Cadê o glamour?
Por Ana Luiza Timm Soares
Chefe de reportagem: Juliana Monaco, Jornalista
Editora de conteúdo – Site MJ: Beatriz Azevedo, Jornalista
Diretora de jornalismo: Letícia Fagundes, Jornalista
A romantização das carreiras ligadas à Moda nas séries de TV/cinema
No último mês, comecei – e estou quase terminando 😀 – a assistir a série The bold type, que narra a história de três jovens amigas que trabalham em uma renomada revista de estilo e comportamento femininos chamada Scarlet. Embora estas personagens sejam fictícias, a série é baseada na carreira da jornalista Joanna Coles, ex-editora-chefe da Cosmopolitan estadunidense, representada no enredo como Jaqueline Carlyle.
Eu estou apaixonada pelas aventuras dessas gurias – assim como amei Emily em Paris – mas confesso que acabo me sentindo uma derrotada ao ver mulheres tão jovens com a vida ganha. Assistir a série me dá um misto de diversão e desespero, é aquele sentimento de “- Nossa que legal; POR DEUS O QUE ESTOU FAZENDO DA MINHA VIDA”.
Não me leve a mal, a história é bacana e traz pautas muito pertinentes: racismo, machismo, homofobia, os problemas da vida hiperconectada, xenofobia, entre outros assuntos relevantes para a atualidade; mas tudo parece se resolver até o final de cada episódio, como num passe de mágica. E apenas uma das personagens deixa claro que foi parar ali um dia depois da formatura por conta de QI – o famoso quem indica. Sim, estou problematizando entretenimento, desculpe. Sou de humanas.
Veja, não estou desmerecendo as personagens, todas são muito competentes em suas áreas. O fato é que 90% – ou mais – dos filmes e séries que retratam profissões ligadas à moda trazem esta mesma fórmula. Uma vida baseada no emprego dos sonhos e em seus perrengues chiques.
Pergunto-me se este tipo de abordagem não acaba por contribuir para o estigma fútil que a carreira carrega por tanto tempo. E observe, não é preciso dizer que “moda é mais do que seu lookinho” para desmistificar tal afirmação, pois isso seria afirmar que fazer a roupa em si é algo menor. Ora, uma indústria que emprega cerca de 75 milhões de pessoas mundo afora não deve ser desmerecida dessa forma, não acham? Ou por acaso saímos nus por aí? Em tempos de fake news, precisamos enfatizar o óbvio, sim.

____________

▶ **Detalhes do exercício**
Como seguiria o artigo sobre a romantização das carreiras de moda nas séries e filmes? Escreva a continuação a partir da última frase dele. Os dados a seguir não têm relação com o texto.

▶ **Trechos dos dados**
____________

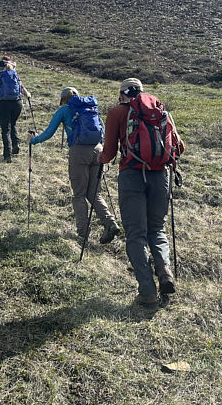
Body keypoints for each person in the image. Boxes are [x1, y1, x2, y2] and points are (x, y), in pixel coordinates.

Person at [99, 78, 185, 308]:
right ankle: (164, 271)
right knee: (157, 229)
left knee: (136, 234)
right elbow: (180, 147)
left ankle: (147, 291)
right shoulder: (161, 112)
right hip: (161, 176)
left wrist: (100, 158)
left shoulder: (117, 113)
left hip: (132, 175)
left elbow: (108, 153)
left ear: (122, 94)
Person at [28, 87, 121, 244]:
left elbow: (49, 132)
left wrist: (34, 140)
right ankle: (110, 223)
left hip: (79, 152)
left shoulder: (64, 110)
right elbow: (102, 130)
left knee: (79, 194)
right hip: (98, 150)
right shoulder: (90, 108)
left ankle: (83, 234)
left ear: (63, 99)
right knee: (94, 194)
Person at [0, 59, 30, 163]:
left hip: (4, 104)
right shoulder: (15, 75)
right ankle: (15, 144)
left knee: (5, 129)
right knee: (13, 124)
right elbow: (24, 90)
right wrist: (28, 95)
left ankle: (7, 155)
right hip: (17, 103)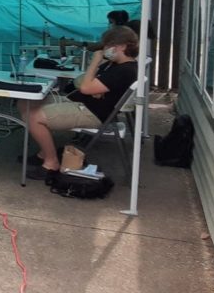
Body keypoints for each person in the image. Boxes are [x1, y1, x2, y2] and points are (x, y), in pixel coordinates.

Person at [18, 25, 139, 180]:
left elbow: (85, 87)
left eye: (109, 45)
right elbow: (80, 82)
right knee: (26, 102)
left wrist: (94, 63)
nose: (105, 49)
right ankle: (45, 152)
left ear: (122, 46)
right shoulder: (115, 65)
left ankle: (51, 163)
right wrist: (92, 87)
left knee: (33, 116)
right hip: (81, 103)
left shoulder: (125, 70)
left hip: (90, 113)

____________

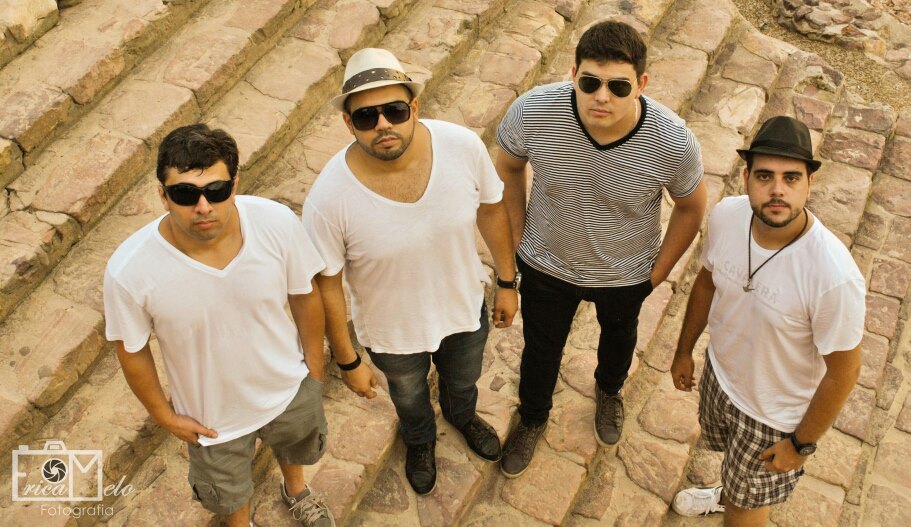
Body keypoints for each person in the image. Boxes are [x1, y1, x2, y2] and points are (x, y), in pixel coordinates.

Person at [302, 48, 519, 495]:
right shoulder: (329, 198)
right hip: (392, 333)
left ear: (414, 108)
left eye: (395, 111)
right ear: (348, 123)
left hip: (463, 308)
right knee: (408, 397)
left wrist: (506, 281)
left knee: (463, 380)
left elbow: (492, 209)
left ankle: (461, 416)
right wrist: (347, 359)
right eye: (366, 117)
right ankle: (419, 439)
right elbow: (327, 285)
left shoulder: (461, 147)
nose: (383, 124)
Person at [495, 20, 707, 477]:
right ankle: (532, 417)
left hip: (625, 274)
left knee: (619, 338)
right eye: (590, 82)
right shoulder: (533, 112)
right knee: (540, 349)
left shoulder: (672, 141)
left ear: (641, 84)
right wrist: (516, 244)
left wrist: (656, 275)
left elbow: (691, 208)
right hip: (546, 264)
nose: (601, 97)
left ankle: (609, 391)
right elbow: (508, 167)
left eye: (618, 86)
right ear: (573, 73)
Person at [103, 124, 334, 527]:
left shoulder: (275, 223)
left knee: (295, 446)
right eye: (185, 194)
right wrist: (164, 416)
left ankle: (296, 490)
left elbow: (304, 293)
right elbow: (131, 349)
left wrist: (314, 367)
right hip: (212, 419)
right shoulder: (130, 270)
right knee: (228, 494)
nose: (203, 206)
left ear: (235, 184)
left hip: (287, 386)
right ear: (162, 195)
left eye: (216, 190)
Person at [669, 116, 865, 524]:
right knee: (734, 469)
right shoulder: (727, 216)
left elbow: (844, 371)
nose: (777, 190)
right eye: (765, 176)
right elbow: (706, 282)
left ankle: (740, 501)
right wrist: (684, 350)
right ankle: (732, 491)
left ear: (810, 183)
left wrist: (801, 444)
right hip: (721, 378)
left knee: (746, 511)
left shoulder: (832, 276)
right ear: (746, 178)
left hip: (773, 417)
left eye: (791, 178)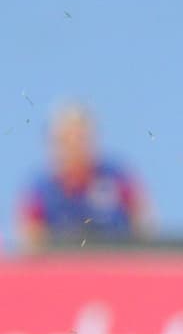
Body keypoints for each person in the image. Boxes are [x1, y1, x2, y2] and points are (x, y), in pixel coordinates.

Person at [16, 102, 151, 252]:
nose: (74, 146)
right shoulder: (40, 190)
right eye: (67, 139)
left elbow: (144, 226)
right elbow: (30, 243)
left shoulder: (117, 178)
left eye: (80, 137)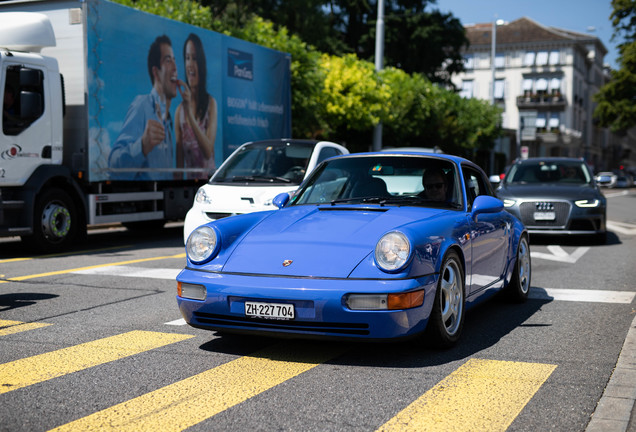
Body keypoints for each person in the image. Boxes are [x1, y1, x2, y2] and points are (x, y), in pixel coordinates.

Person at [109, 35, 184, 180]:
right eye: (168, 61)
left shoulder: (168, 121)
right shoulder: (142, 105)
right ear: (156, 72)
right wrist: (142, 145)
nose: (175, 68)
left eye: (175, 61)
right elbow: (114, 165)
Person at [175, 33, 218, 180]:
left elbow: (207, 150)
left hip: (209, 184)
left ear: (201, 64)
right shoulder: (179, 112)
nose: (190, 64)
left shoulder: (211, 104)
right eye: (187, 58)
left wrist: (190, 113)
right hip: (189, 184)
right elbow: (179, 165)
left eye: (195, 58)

____________

▶ **Resposta do problema**
Emily chegou em Paris ditando regras do marketing digital com suas roupas americanóides e boinas chamativas isentas de qualquer je ne sais quoi francês, mas que, apesar de ser considerada ringard pelos locais, vêm conquistando a todos com seus insights publicitários. O ponto aqui é: sem falar uma palavra em francês, a personagem cai quase que milagrosamente em uma grande agência de marketing e relações públicas parisiense, atuando junto a marcas de luxo. Ela também tem seus 20 e poucos anos. E um vizinho cozinheiro belíssimo, cheio de amor para dar.
E como fazer um texto sobre a romantização das profissões ligadas ao universo fashion sem falar de outra Emily – aquela que inspirou a de Paris e na verdade se chamava Andy – de O Diabo veste Prada? É claro que neste enredo temos uma chefe megera (e uma namorado bem escrotinho, diga-se de passagem) “atravancando” o caminho da protagonista e trazendo à luz a pior face da profissão. Mas, apesar das qualificações de Andy, ela também desceu de paraquedas em um emprego que sequer queria, mas é a carreira dos sonhos para milhares de pessoas que estudaram jornalismo de moda. Com “boa vontade” – e muito abuso de poder da chefia – a protagonista passou a viver todo o glamour daquele emprego, não sem perrengues, é verdade, mas vestindo belas botas Chanel.
Nem vou entrar no mérito da jornalista Carrie Bradshaw e seu figurino esplendoroso em Sex and the City (tá vindo reboot gente!). Eu nem quero casar, mas de fosse de Vivienne Westwood, gostaria. 😛 A rainha do home office – a gente sabia que ela era de vanguarda – não conversa com as amigas no closet da empresa porque ela pode se esconder em seu próprio acervo de Manolo Blahniks, proporcionado pelo emprego de colunista em uma famosa revista de moda e comportamento.
Não quero parecer a cringe amarga e pandêmica que “não chegou lá” – embora a esta altura do campeonato pareça. Tá, pode ser que um pouquinho de dor de cotovelo esteja envolvida 😛 – e nem vou deixar de assistir a esse tipo de entretenimento, pois acho divertido, sim. Mas quem trabalha na área sabe que tem muito mais suor do que glamour nesta carreira. Além de todos os aspectos inerentes a ela, ainda temos que labutar por uma moda mais justa, ética, sustentável e humana, o que, por vezes, parece andar no trilho mais óbvio mas, na maioria delas, nada-se contra a corrente.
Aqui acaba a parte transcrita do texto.